:: SUPPLIED TEXT ::
=== Section Start ===

SUPPORTED_ACQUISITION_FUNCTIONS = (
    "ei",
    "lcb",
)


def acquisition_function_factory(name: str, **kwargs) -> AcquisitionFunctionConstructor:
    assert (
        name in SUPPORTED_ACQUISITION_FUNCTIONS
    ), f"name = {name} not supported. Choose from:\n{SUPPORTED_ACQUISITION_FUNCTIONS}"
    if name == "ei":
        return EIAcquisitionFunction
    else:  # name == "lcb"
        kappa = kwargs.get("kappa", 1.0)
        return partial(LCBAcquisitionFunction, kappa=kappa)

Here, acq_function_kwargs is passed as kwargs. For our example, acq_function="lcb". The user can pass a value for kappa via acq_function_kwargs={"kappa": 0.5}.

A slightly more involved example is EIAcquisitionFunction, representing the expected improvement (EI) acquisition function, which is the default choice for BayesianOptimization in Syne Tune. This function depends on the incumbent, so current_best needs to be given. Note that if the means passed to _compute_head have shape (n, nf) due to fantasies, then current_best has shape (1, nf), since the incumbent depends on the fantasy sample.

=== Section End ===

:: WORK TASK A ::
Copy word for word the part of the acquisition function excerpt that opens with the words containing "return partial(LCBAcquisitionFunction, kappa=kappa)" and closes with "the fantasy sample.".
:: WORK TASK B ::
Resume the excerpt on Syne Tune acquisition functions after its last sentence and carry it on in the same style.

:: DATA ::
=== Section Start ===

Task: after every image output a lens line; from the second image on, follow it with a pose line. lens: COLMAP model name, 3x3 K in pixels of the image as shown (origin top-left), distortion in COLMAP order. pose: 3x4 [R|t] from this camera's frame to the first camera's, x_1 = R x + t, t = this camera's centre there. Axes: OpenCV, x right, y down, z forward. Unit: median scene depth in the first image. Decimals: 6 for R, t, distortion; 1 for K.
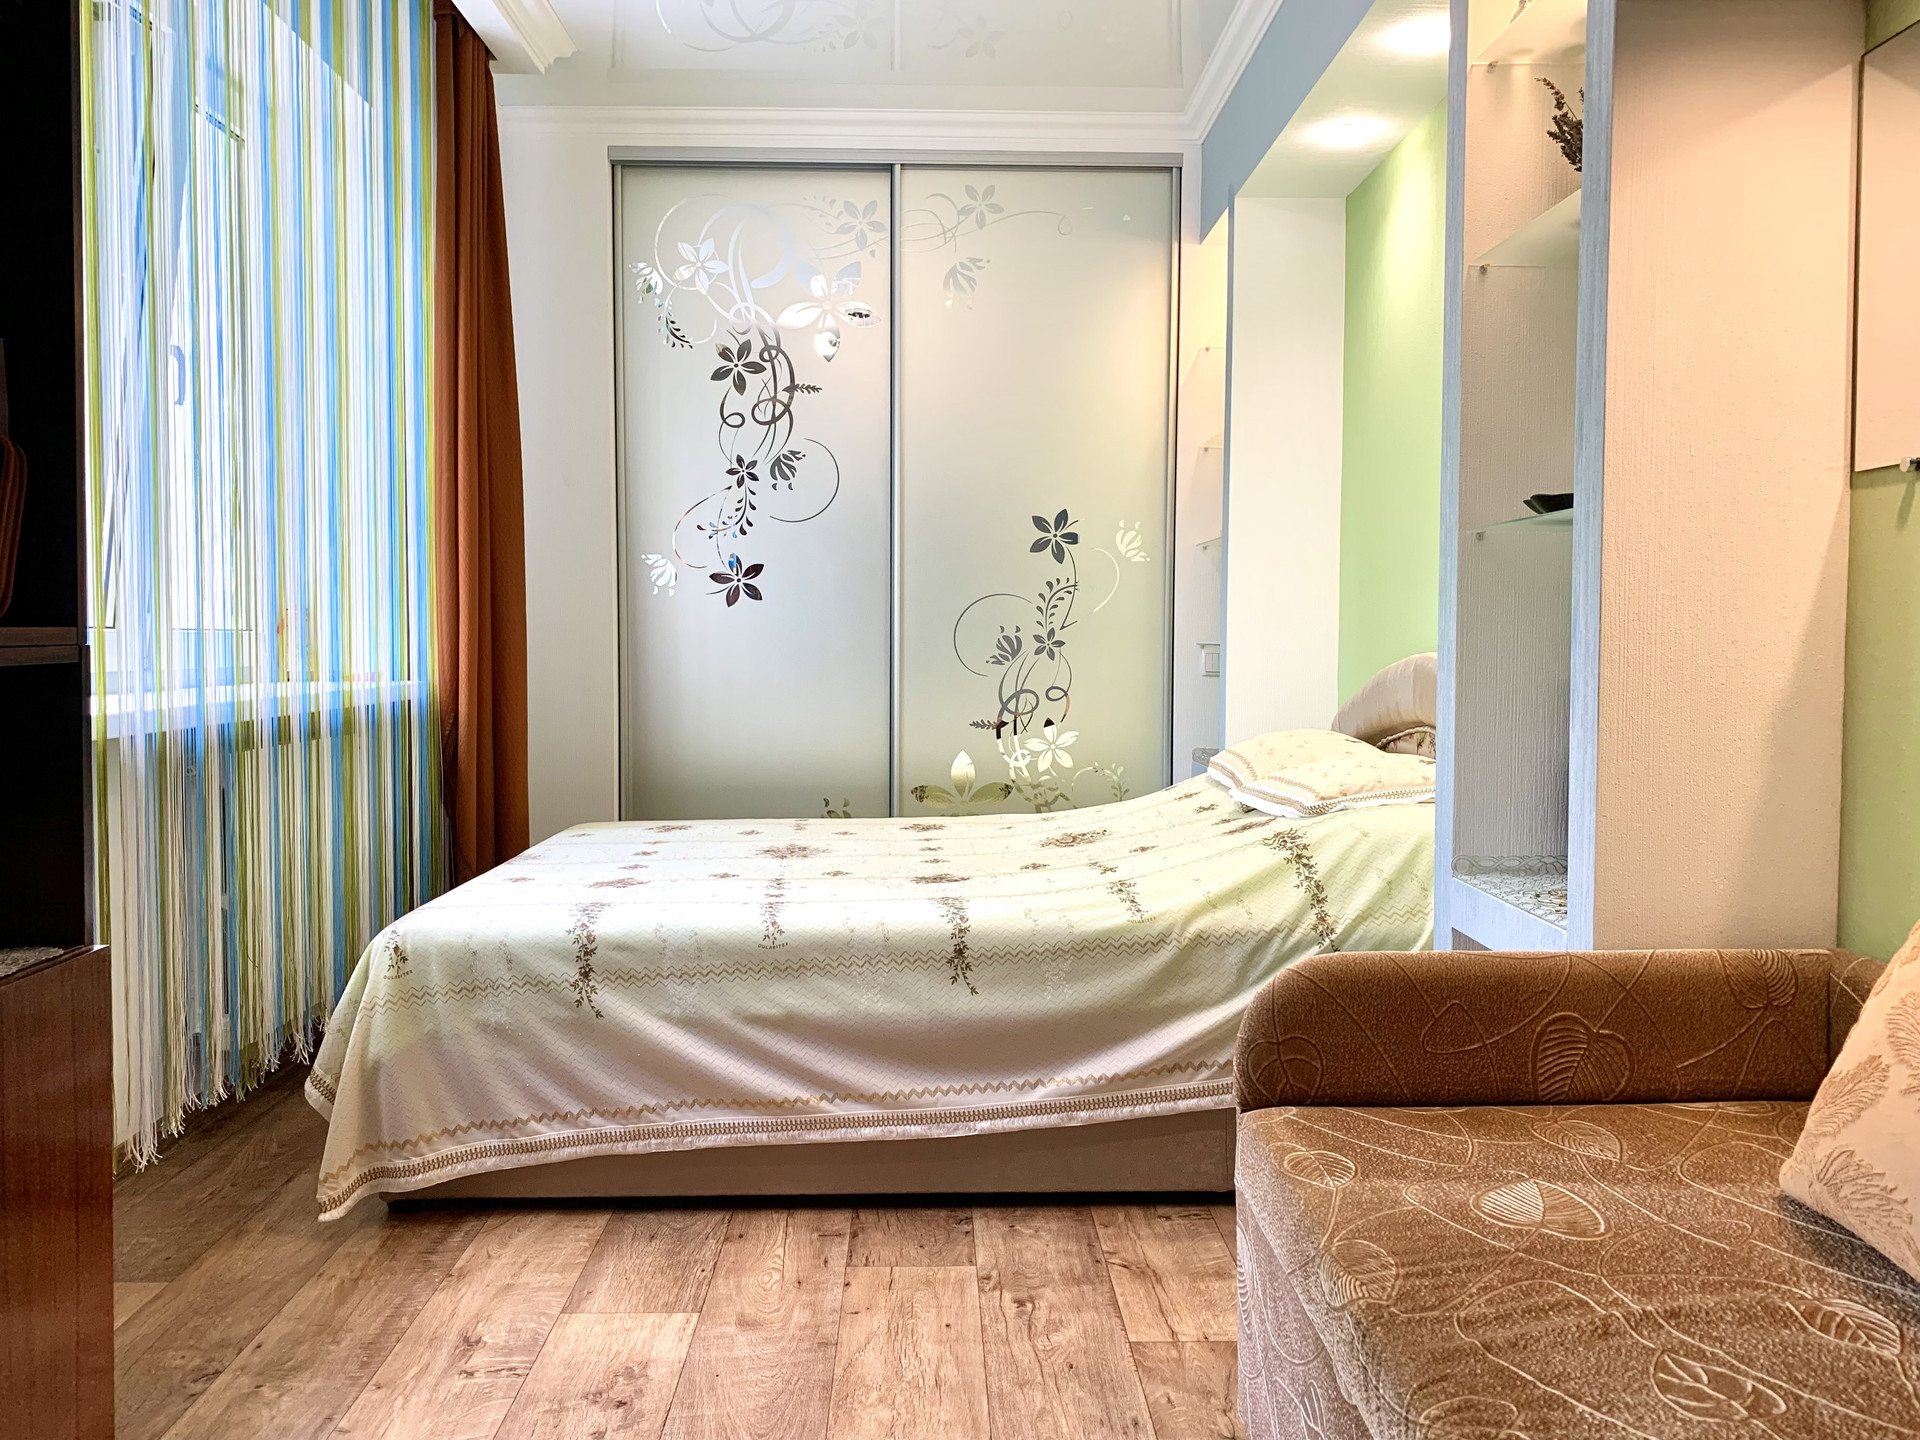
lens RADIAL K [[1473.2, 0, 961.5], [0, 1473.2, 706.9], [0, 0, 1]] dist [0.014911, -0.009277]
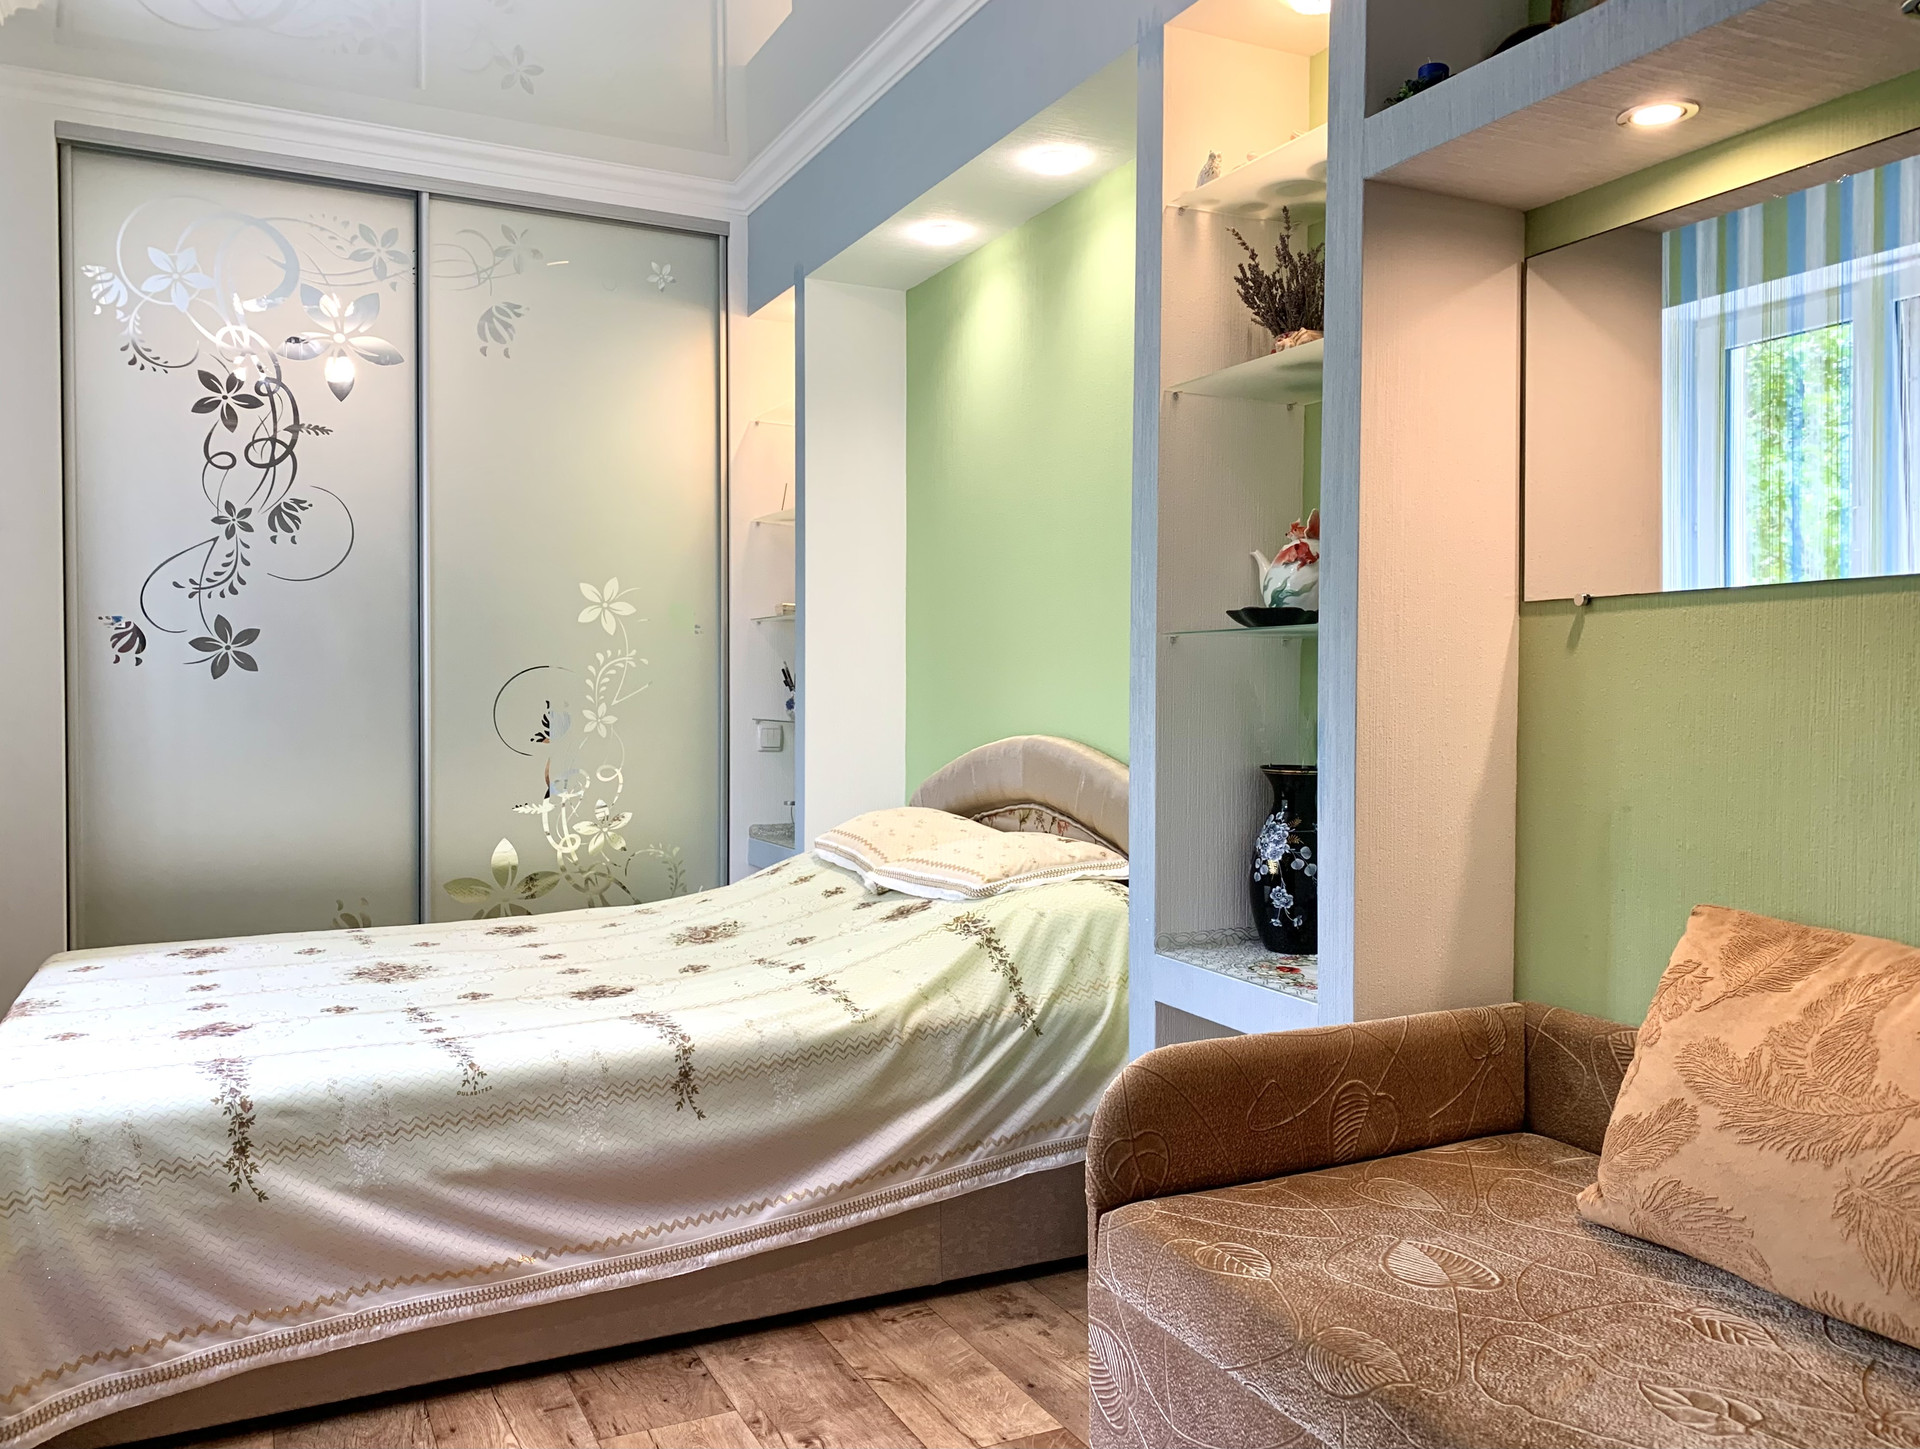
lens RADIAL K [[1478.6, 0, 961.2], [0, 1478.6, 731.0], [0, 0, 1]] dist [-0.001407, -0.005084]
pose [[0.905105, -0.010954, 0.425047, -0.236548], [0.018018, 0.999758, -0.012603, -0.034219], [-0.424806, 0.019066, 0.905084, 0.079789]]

=== Section End ===
=== Section Start ===

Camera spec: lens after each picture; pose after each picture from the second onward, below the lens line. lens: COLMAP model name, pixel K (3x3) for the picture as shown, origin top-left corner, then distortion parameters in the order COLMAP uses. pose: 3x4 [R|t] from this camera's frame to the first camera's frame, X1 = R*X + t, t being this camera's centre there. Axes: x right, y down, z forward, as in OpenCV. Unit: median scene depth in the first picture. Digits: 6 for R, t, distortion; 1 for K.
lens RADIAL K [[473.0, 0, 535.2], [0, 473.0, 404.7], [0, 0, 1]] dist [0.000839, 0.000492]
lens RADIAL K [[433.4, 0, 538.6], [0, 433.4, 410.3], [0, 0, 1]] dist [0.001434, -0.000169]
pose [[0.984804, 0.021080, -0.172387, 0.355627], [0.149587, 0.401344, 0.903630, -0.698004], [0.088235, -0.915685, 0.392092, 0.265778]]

=== Section End ===
=== Section Start ===

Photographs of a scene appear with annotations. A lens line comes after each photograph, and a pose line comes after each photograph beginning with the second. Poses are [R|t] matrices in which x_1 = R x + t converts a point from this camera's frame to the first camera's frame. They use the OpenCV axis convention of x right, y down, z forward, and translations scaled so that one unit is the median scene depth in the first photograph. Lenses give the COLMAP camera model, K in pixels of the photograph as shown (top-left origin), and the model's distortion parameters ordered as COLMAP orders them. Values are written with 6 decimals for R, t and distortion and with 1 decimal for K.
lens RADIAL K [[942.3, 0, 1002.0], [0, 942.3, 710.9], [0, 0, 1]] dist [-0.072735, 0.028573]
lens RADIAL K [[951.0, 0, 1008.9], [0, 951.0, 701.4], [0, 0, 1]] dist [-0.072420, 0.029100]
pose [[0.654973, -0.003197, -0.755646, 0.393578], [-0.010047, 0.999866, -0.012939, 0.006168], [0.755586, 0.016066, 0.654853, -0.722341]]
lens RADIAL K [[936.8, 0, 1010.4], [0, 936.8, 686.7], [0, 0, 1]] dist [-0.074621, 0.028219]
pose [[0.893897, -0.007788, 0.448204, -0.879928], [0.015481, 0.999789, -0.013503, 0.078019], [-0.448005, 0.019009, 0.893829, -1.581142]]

=== Section End ===

:: EXPECTED ANSWER A ::
return partial(LCBAcquisitionFunction, kappa=kappa)

Here, acq_function_kwargs is passed as kwargs. For our example, acq_function="lcb". The user can pass a value for kappa via acq_function_kwargs={"kappa": 0.5}.

A slightly more involved example is EIAcquisitionFunction, representing the expected improvement (EI) acquisition function, which is the default choice for BayesianOptimization in Syne Tune. This function depends on the incumbent, so current_best needs to be given. Note that if the means passed to _compute_head have shape (n, nf) due to fantasies, then current_best has shape (1, nf), since the incumbent depends on the fantasy sample.

:: EXPECTED ANSWER B ::
Acquisition functions can depend on more than one surrogate model. In such a case, the model argument to their constructor is a dictionary, and the key names of the corresponding models (or outputs) are also used in the output_to_predictions arguments and head gradients:

  • EIpuAcquisitionFunction is an acquisition function for cost-aware HPO:

    \[\alpha_{\mathrm{EIpu}}(\mathbf{x}) = \frac{\alpha_{\mathrm{EI}}(\mu_y(\mathbf{x}), \sigma_y(\mathbf{x}))}{\mu_c(\mathbf{x})^{\rho}}\]

    Here, \((\mu_y, \sigma_y)\) are predictions from the surrogate model for the target function \(y(\mathbf{x})\), whereas \(\mu_c\) are mean predictions for the cost function \(c(\mathbf{x})\). The latter can be represented by a deterministic surrogate model, whose predict method only returns means as “mean”. In fact, the method _output_to_keys_predict specifies which moments are required from each surrogate model.

  • CEIAcquisitionFunction is an acquisition function for constrained HPO:

    \[\alpha_{\mathrm{CEI}}(\mathbf{x}) = \alpha_{\mathrm{EI}}(\mu_y(\mathbf{x}), \sigma_y(\mathbf{x})) \cdot \mathbb{P}(c(\mathbf{x})\le 0).\]

    Here, \(y(\mathbf{x})\) is the target function, \(c(\mathbf{x})\) is the constraint function. Both functions are represented by probabilistic surrogate models, whose predict method returns means and stddevs. We say that \(\mathbf{x}\) is feasible if \(c(\mathbf{x})\le 0\), and the goal is to minimize \(y(\mathbf{x})\) over feasible points.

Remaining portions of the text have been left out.